_Exercise aim_
Set out exactly every line of the entries below, starting at the line that holds "Annotated regions visible in this slice (rectangle" and stopping after the line that holds "Whole-slide histology image, H&E —".

======

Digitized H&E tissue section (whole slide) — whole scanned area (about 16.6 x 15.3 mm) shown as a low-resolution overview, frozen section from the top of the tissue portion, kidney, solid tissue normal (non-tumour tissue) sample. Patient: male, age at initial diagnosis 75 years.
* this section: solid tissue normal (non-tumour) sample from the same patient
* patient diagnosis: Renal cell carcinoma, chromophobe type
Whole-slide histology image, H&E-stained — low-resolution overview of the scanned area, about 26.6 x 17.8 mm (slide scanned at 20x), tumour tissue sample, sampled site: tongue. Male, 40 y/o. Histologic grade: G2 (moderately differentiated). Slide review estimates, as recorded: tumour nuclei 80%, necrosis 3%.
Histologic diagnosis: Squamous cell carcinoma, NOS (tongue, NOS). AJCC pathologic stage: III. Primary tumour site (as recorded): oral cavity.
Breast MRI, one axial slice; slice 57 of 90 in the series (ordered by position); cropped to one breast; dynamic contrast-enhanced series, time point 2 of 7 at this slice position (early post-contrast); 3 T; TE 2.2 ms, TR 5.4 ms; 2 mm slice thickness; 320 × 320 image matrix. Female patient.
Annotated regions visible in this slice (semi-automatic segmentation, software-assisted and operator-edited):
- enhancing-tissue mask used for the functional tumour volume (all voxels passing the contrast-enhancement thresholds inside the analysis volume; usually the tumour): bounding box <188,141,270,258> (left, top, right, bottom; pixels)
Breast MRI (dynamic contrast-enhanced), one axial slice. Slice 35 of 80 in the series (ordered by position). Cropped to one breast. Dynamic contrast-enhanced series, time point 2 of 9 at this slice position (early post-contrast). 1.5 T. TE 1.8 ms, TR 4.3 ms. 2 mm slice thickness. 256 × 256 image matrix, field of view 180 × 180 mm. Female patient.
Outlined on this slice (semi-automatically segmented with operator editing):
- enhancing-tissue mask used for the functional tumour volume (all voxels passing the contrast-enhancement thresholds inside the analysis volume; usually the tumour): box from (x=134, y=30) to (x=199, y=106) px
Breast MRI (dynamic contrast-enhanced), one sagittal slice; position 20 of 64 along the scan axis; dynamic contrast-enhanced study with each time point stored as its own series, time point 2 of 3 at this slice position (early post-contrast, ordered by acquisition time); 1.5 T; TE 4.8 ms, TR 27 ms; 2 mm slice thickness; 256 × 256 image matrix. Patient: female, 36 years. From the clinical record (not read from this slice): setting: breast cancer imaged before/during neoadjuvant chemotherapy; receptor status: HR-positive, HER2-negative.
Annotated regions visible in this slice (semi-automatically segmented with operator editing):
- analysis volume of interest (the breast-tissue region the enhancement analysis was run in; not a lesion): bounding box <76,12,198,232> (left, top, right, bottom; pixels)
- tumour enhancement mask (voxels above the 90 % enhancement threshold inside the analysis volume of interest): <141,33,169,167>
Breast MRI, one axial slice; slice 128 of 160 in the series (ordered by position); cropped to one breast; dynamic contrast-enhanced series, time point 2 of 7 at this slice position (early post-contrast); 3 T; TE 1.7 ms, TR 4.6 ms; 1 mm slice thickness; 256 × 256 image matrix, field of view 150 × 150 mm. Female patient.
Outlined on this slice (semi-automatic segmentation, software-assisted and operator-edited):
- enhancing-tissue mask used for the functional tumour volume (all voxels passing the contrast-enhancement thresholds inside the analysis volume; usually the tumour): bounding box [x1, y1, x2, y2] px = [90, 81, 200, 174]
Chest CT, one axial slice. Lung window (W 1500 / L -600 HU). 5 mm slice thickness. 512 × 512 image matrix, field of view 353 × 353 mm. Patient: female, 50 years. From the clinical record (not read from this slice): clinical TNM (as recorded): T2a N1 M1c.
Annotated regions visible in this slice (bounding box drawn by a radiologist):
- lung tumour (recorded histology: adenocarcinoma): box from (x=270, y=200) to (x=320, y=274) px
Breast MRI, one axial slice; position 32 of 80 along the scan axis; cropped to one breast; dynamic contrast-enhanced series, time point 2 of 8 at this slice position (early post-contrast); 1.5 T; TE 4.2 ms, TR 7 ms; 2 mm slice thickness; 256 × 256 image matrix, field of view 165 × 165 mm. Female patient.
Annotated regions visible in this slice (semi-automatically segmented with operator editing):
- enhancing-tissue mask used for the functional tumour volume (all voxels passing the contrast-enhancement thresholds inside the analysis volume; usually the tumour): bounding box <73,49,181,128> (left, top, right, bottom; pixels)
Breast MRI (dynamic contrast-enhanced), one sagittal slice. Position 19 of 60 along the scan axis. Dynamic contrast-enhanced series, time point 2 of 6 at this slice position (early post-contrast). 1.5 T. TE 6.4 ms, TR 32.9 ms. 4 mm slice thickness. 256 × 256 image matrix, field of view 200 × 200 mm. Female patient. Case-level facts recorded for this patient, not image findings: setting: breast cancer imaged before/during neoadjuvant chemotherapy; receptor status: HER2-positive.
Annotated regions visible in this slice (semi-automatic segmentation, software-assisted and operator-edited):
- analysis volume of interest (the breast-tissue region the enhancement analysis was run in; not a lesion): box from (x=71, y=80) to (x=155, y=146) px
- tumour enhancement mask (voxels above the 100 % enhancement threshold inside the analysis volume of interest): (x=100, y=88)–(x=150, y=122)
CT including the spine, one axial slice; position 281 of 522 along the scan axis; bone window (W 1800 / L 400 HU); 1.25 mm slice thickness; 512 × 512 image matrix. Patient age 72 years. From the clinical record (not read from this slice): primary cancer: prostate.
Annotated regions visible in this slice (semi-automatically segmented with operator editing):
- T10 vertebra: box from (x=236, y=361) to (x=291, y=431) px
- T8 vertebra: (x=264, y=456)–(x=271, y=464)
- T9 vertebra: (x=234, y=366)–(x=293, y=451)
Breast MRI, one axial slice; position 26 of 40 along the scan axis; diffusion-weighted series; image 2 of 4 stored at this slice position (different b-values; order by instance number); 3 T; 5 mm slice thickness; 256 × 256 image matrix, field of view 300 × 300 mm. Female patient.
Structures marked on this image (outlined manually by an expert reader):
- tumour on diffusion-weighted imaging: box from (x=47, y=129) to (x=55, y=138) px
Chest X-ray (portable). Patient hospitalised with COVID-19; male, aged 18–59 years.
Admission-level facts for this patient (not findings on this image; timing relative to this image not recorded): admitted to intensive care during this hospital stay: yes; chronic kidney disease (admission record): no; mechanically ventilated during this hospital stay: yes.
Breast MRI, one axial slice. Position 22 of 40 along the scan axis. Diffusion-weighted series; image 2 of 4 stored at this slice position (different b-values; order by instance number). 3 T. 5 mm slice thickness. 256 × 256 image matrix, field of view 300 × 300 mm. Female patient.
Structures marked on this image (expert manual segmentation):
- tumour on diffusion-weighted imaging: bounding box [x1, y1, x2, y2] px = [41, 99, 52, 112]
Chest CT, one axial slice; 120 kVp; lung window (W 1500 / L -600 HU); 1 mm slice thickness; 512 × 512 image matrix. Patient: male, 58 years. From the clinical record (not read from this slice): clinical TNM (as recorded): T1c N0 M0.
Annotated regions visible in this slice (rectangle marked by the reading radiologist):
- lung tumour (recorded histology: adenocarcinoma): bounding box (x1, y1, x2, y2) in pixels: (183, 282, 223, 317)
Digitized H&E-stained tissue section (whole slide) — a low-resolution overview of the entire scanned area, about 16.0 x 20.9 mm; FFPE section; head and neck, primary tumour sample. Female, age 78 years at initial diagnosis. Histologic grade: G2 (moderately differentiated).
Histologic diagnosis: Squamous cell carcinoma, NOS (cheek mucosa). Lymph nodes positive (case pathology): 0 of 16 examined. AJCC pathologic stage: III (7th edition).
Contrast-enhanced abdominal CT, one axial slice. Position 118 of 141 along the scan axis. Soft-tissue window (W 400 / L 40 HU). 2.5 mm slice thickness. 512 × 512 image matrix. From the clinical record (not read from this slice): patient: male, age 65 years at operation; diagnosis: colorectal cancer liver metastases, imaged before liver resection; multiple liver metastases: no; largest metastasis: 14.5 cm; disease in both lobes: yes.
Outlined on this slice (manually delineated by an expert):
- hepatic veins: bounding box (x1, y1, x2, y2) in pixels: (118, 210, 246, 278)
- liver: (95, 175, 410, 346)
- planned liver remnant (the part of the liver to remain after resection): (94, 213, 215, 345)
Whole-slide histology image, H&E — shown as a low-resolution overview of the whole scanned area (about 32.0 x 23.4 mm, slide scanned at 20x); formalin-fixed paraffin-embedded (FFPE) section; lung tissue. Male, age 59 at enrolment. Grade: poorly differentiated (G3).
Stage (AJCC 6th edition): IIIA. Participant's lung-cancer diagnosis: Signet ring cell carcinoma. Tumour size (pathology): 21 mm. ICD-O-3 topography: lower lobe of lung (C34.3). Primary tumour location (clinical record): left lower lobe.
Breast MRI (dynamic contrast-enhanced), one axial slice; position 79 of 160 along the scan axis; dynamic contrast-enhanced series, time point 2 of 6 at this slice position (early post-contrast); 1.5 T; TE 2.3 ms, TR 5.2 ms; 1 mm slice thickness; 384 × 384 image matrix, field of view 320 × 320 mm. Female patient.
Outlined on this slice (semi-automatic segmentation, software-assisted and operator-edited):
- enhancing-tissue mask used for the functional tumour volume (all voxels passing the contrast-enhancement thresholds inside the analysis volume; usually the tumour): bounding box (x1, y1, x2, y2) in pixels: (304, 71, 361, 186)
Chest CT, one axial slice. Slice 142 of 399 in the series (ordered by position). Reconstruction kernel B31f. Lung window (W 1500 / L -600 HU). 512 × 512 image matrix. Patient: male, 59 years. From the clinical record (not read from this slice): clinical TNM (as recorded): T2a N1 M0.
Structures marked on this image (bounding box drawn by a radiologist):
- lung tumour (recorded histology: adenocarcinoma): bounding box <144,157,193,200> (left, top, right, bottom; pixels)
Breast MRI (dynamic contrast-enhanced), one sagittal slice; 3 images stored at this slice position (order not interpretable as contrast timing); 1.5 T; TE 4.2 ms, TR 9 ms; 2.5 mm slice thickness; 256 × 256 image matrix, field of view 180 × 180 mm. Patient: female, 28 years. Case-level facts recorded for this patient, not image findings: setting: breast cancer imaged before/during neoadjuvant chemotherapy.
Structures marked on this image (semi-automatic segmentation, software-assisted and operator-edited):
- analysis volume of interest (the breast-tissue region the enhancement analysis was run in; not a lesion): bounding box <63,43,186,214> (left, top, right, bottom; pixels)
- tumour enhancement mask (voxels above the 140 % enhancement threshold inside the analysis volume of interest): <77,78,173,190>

======

_Answer space_
Annotated regions visible in this slice (rectangle marked by the reading radiologist):
- lung tumour (recorded histology: adenocarcinoma): bounding box (x1, y1, x2, y2) in pixels: (183, 282, 223, 317)
Digitized H&E-stained tissue section (whole slide) — a low-resolution overview of the entire scanned area, about 16.0 x 20.9 mm; FFPE section; head and neck, primary tumour sample. Female, age 78 years at initial diagnosis. Histologic grade: G2 (moderately differentiated).
Histologic diagnosis: Squamous cell carcinoma, NOS (cheek mucosa). Lymph nodes positive (case pathology): 0 of 16 examined. AJCC pathologic stage: III (7th edition).
Contrast-enhanced abdominal CT, one axial slice. Position 118 of 141 along the scan axis. Soft-tissue window (W 400 / L 40 HU). 2.5 mm slice thickness. 512 × 512 image matrix. From the clinical record (not read from this slice): patient: male, age 65 years at operation; diagnosis: colorectal cancer liver metastases, imaged before liver resection; multiple liver metastases: no; largest metastasis: 14.5 cm; disease in both lobes: yes.
Outlined on this slice (manually delineated by an expert):
- hepatic veins: bounding box (x1, y1, x2, y2) in pixels: (118, 210, 246, 278)
- liver: (95, 175, 410, 346)
- planned liver remnant (the part of the liver to remain after resection): (94, 213, 215, 345)
Whole-slide histology image, H&E — shown as a low-resolution overview of the whole scanned area (about 32.0 x 23.4 mm, slide scanned at 20x); formalin-fixed paraffin-embedded (FFPE) section; lung tissue. Male, age 59 at enrolment. Grade: poorly differentiated (G3).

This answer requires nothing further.